MTV will make sad millennials feel all better

Television continues to find the funny in the ongoing plight of "millennials"—so bright and hip and Facebooked, yet so unfairly pushed out of the job market by older generations who refuse to just die already—particularly if said millennials are also pretty young ladies. Now it seems the “underemployed single gal in the city” sob stories of Lena Dunham’s Girls, Michael Patrick King’s Two Broke Girls, and ABC’s Don’t Trust The Bitch In Apt. 23 will be joined by MTV’s new single-camera comedy about five Chicago twentysomethings who discover that life after college isn’t all it’s cracked up to be—each show playing its own world’s tiniest violin, uniting in harmony to create the world’s tiniest string concerto just for you, millennials.
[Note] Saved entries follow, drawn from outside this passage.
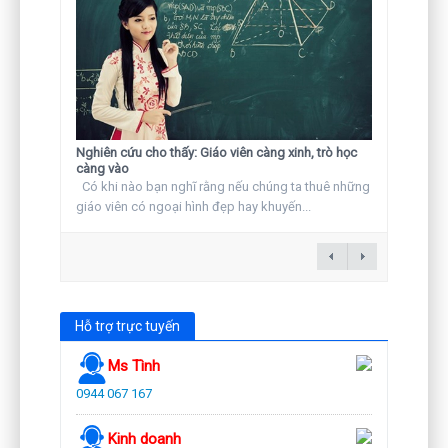
Nghiên cứu cho thấy: Giáo viên càng xinh, trò học
càng vào
Có khi nào bạn nghĩ rằng nếu chúng ta thuê những
giáo viên có ngoại hình đẹp hay khuyến...
Hỗ trợ trực tuyến
Ms Tình
0944 067 167
Kinh doanh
Anyway, Dirty Sexy Money creator Craig Wright is handling this untitled story of five coed pals who graduate at the top of their class, confident that their sharp wits and dazzling complexions will help them take the world by storm, only to find themselves working crappy jobs because nothing is available in their chosen field. “It's about post-college reality versus the amplified expectations,” says MTV’s David Janollari. “Exploring all the firsts from love, family, friends and career in today's post-Gen X world." Which sounds an awful lot like the Gen-X world, too.

But just as Gen-Xers were able to persevere through a combination of lowered expectations, defensive sarcasm, and thrift-store shopping, it sounds like these kids are also gonna be all right: The last line of the pilot finds the narrator (an aspiring novelist, and the show’s resident source of Carrie Bradshaw-esque epigrams, apparently) musing, “If life is about making money, we're all screwed. But if life is about living, then none of my friends are underemployed.” Aww. Status update: You are special.